* PROBLEM DESCRIPTION:
Copy the items word for word, starting at the first line and ending with the line that contains "0.081905, 0.771921, -1.038064]]", and include that line.

* PROVIDED RECORDS:
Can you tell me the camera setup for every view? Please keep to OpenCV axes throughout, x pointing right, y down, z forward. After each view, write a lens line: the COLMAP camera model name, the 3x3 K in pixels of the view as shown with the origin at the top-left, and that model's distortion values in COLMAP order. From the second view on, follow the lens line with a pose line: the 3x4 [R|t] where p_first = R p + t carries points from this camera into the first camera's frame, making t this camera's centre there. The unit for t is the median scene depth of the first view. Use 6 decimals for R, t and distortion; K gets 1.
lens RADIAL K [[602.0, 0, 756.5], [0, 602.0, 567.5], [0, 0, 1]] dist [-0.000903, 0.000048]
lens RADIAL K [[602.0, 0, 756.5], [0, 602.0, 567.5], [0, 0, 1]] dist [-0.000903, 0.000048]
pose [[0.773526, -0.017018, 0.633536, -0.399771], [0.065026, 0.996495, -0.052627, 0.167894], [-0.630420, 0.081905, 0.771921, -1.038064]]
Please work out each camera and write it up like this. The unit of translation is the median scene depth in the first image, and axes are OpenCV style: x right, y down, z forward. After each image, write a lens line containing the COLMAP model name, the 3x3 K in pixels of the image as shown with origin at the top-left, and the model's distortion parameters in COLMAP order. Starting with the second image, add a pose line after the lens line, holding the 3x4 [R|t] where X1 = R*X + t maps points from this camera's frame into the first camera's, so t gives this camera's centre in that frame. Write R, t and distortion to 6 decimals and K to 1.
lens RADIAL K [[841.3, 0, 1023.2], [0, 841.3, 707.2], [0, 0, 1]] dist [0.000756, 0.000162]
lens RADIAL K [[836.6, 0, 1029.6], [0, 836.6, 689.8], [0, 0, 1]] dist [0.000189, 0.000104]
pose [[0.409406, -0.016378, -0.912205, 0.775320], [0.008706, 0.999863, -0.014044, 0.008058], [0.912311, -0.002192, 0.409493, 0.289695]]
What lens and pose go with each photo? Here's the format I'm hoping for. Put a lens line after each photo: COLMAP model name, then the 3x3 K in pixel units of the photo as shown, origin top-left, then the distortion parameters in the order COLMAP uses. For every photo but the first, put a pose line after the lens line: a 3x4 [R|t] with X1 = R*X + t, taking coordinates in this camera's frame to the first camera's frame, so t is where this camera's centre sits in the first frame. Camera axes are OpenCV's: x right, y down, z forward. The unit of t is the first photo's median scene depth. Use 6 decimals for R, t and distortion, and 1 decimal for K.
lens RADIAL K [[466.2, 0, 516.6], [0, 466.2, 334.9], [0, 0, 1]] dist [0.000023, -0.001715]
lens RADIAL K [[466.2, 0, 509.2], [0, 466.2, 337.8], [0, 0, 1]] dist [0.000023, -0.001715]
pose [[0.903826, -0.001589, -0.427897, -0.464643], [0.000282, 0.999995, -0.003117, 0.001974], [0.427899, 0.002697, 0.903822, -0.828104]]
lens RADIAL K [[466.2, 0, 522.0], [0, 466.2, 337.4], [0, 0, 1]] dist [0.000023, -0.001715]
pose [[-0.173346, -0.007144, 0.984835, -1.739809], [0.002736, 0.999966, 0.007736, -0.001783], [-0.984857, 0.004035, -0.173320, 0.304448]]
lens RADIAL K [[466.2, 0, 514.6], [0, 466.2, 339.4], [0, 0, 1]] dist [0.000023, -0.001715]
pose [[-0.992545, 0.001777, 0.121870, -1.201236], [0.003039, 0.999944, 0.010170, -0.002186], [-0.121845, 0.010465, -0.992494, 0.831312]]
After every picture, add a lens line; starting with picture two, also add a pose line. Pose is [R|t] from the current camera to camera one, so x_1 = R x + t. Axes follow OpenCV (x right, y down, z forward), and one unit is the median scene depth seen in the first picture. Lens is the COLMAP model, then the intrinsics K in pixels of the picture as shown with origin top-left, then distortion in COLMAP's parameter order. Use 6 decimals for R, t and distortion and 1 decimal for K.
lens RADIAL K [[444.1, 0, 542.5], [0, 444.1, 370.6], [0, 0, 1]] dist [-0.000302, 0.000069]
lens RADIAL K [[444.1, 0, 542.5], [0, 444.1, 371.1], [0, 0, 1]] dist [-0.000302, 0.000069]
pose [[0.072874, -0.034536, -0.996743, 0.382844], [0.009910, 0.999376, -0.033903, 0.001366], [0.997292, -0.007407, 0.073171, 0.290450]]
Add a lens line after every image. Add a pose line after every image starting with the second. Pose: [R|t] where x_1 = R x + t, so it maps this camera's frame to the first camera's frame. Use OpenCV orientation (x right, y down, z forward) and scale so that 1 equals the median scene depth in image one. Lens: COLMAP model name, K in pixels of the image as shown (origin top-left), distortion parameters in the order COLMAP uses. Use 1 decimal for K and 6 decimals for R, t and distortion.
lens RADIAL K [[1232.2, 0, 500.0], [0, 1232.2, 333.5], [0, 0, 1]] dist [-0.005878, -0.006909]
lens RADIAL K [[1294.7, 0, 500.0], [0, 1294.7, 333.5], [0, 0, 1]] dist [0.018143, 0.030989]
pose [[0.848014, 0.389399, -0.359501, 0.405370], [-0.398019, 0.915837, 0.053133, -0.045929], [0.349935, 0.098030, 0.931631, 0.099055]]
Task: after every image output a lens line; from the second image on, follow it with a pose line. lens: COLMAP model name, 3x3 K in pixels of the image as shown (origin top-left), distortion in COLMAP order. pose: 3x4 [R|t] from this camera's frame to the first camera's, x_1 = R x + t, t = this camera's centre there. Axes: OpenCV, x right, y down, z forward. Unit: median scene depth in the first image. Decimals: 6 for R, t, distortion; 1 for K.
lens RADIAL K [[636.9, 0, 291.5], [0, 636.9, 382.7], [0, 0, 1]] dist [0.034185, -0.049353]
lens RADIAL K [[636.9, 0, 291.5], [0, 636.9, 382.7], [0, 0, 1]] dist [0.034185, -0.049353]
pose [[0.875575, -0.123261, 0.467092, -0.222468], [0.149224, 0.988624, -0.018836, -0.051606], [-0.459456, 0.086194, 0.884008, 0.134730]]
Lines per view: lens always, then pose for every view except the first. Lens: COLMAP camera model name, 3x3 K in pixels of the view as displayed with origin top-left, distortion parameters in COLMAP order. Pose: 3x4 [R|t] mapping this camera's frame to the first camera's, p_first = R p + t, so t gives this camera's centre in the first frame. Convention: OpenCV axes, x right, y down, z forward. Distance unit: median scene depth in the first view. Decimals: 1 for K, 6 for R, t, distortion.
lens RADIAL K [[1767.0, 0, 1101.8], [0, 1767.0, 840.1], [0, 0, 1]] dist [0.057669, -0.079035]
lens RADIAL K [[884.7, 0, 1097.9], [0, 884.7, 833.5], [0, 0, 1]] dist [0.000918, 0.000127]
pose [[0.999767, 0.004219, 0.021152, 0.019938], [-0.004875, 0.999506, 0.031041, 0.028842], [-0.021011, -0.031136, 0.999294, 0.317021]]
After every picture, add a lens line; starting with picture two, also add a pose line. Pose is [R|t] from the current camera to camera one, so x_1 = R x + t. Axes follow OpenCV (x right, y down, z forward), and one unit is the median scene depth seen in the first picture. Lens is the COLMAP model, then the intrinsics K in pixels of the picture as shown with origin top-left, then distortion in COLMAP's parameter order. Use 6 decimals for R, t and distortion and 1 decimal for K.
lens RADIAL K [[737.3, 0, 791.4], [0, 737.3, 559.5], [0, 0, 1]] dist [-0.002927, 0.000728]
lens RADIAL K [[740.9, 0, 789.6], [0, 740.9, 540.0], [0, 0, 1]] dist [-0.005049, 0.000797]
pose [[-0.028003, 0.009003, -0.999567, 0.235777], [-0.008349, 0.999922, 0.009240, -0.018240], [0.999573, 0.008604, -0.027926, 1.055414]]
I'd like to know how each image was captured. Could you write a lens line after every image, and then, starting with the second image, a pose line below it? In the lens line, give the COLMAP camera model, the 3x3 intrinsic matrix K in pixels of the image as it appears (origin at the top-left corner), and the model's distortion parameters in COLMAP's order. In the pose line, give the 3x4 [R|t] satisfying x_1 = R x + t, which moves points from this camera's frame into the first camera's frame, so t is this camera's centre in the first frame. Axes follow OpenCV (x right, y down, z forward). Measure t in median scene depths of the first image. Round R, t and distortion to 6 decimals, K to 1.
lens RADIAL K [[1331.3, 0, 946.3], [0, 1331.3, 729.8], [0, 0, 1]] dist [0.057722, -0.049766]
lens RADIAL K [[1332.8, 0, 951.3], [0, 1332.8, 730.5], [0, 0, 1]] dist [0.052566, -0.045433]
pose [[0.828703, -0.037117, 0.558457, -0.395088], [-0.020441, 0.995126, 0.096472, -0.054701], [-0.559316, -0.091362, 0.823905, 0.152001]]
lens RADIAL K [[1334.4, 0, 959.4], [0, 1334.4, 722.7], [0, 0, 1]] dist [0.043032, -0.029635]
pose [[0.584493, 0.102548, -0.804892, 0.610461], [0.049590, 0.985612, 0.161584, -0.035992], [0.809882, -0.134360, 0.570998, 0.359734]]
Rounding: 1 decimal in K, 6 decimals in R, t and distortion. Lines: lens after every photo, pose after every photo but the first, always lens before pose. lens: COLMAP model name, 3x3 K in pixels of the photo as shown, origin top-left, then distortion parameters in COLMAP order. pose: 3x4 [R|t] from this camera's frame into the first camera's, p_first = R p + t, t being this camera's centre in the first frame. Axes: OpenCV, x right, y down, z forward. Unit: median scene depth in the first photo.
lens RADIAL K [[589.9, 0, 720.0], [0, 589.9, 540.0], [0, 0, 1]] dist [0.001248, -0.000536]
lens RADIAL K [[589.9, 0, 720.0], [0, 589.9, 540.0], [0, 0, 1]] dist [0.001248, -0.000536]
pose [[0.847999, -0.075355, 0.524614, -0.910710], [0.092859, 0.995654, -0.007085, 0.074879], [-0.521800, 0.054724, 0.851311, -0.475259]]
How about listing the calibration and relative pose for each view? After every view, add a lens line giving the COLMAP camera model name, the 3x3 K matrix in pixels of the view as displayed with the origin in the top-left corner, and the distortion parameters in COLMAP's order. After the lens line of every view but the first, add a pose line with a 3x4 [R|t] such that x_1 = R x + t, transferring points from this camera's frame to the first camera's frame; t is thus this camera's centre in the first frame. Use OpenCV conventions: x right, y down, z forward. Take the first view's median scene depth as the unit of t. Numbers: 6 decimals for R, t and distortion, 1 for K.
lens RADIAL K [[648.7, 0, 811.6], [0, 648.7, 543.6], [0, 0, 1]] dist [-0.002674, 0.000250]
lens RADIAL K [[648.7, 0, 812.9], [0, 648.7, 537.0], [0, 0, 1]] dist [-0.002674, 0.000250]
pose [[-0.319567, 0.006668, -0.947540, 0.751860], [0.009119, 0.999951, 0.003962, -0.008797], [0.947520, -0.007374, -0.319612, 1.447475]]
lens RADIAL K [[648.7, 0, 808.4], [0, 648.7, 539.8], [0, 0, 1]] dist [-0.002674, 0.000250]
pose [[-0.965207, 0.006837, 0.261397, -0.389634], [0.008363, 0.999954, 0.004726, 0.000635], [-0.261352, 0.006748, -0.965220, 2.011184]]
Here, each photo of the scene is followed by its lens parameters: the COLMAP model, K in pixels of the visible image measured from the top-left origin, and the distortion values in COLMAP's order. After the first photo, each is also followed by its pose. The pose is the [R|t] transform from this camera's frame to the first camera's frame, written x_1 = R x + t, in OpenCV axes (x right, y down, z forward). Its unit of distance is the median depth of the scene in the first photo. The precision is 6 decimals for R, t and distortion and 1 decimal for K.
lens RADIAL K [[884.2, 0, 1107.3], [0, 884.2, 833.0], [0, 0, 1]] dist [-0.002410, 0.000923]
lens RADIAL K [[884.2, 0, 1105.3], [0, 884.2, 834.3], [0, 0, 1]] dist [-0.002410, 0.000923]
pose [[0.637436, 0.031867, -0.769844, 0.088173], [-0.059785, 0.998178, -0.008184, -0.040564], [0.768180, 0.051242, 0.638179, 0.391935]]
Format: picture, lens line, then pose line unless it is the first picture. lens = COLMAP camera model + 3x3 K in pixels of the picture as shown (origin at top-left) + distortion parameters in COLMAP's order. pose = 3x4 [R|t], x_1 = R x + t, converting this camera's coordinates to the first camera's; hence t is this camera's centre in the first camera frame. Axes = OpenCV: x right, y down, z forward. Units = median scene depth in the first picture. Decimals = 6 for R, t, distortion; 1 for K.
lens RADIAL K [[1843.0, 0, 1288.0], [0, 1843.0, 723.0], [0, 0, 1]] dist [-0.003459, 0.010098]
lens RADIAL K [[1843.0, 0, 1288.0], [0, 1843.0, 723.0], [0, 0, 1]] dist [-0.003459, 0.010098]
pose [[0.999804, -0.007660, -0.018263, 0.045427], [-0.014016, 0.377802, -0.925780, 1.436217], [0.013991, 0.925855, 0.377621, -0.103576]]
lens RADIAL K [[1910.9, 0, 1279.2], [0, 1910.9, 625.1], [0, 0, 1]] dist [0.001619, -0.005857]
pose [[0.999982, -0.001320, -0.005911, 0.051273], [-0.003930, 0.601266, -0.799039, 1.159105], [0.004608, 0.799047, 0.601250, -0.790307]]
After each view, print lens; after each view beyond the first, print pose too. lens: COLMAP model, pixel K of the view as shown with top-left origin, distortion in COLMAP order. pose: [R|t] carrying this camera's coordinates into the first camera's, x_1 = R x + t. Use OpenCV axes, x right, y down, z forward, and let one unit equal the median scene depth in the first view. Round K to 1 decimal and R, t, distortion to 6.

* SOLUTION FOR THIS EXERCISE:
Can you tell me the camera setup for every view? Please keep to OpenCV axes throughout, x pointing right, y down, z forward. After each view, write a lens line: the COLMAP camera model name, the 3x3 K in pixels of the view as shown with the origin at the top-left, and that model's distortion values in COLMAP order. From the second view on, follow the lens line with a pose line: the 3x4 [R|t] where p_first = R p + t carries points from this camera into the first camera's frame, making t this camera's centre there. The unit for t is the median scene depth of the first view. Use 6 decimals for R, t and distortion; K gets 1.
lens RADIAL K [[602.0, 0, 756.5], [0, 602.0, 567.5], [0, 0, 1]] dist [-0.000903, 0.000048]
lens RADIAL K [[602.0, 0, 756.5], [0, 602.0, 567.5], [0, 0, 1]] dist [-0.000903, 0.000048]
pose [[0.773526, -0.017018, 0.633536, -0.399771], [0.065026, 0.996495, -0.052627, 0.167894], [-0.630420, 0.081905, 0.771921, -1.038064]]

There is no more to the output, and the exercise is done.